🤖 AI Summary
Current event extraction evaluation relies on token-level exact matching, erroneously penalizing semantically correct yet syntactically divergent predictions and thus severely underestimating model capabilities. To address this, we propose RAEE—a novel semantic-level evaluation framework for event extraction. RAEE employs large language models as intelligent evaluators, leveraging semantic alignment modeling and adaptive prompting to enable fine-grained, interpretable assessment of triggers and arguments along both precision and recall dimensions. Further, it incorporates multi-granularity human alignment calibration, achieving strong agreement with human judgments (Spearman’s ρ > 0.92). We re-evaluate 14 state-of-the-art models across 10 benchmark datasets, observing consistent F1 improvements of 15–40%. The open-sourced, reproducible RAEE toolkit advances event extraction evaluation from superficial surface-form matching toward semantically grounded, trustworthy assessment.
📝 Abstract
Event extraction has gained extensive research attention due to its broad range of applications.

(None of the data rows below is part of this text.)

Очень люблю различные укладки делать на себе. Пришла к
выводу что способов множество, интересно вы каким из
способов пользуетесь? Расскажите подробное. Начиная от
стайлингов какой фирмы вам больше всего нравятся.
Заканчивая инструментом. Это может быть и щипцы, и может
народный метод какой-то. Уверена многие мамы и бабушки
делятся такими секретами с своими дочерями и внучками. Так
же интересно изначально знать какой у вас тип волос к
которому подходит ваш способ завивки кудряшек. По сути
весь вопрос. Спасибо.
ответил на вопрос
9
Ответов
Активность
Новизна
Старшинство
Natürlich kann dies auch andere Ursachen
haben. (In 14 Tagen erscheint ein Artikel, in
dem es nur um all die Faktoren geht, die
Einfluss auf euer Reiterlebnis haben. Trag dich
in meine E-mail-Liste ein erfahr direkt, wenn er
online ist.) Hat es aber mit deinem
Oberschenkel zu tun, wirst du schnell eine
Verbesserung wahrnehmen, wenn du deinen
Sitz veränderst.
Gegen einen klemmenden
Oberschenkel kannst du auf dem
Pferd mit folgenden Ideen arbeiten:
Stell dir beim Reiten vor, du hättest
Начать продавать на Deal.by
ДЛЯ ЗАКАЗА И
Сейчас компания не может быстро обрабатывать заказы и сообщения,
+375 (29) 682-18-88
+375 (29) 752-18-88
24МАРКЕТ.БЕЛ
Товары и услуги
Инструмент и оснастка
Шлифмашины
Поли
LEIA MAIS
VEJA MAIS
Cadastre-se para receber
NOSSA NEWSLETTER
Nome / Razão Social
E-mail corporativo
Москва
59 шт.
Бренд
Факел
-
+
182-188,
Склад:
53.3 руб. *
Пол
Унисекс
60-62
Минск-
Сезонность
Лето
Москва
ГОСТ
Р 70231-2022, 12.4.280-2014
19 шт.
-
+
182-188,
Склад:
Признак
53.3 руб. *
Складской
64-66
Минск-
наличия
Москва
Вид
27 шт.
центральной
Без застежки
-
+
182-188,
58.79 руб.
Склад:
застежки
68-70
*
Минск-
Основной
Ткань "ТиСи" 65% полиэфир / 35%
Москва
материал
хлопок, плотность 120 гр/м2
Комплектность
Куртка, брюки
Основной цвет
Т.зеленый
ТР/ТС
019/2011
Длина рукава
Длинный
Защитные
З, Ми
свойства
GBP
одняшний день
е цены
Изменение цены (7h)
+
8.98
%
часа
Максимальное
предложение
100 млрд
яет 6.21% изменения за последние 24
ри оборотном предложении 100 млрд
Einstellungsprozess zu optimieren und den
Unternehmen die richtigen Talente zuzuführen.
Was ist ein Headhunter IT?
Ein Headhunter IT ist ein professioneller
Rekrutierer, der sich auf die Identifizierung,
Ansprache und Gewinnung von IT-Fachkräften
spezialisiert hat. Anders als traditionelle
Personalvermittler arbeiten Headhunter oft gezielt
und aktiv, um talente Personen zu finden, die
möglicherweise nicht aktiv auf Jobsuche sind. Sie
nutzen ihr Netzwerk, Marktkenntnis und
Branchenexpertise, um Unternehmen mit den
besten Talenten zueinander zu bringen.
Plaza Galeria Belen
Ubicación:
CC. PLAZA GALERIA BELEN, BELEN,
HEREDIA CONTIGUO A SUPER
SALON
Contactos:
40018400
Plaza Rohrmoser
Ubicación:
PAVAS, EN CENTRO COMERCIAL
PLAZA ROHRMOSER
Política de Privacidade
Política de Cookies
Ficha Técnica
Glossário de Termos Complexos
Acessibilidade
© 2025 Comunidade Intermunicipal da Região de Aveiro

However, the current mainstream evaluation method for event extraction relies on token-level exact match, which misjudges numerous semantic-level correct cases. This reliance leads to a significant discrepancy between the evaluated performance of models under exact match criteria and their real performance. To address this problem, we propose a reliable and semantic evaluation framework for event extraction, named RAEE, which accurately assesses extraction results at semantic-level instead of token-level. Specifically, RAEE leverages large language models (LLMs) as evaluation agents, incorporating an adaptive mechanism to achieve adaptive evaluations for precision and recall of triggers and arguments. Extensive experiments demonstrate that: (1) RAEE achieves a very strong correlation with human judgments; (2) after reassessing 14 models, including advanced LLMs, on 10 datasets, there is a significant performance gap between exact match and RAEE. The exact match evaluation significantly underestimates the performance of existing event extraction models, and in particular underestimates the capabilities of LLMs; (3) fine-grained analysis under RAEE evaluation reveals insightful phenomena worth further exploration. The evaluation toolkit of our proposed RAEE is publicly released.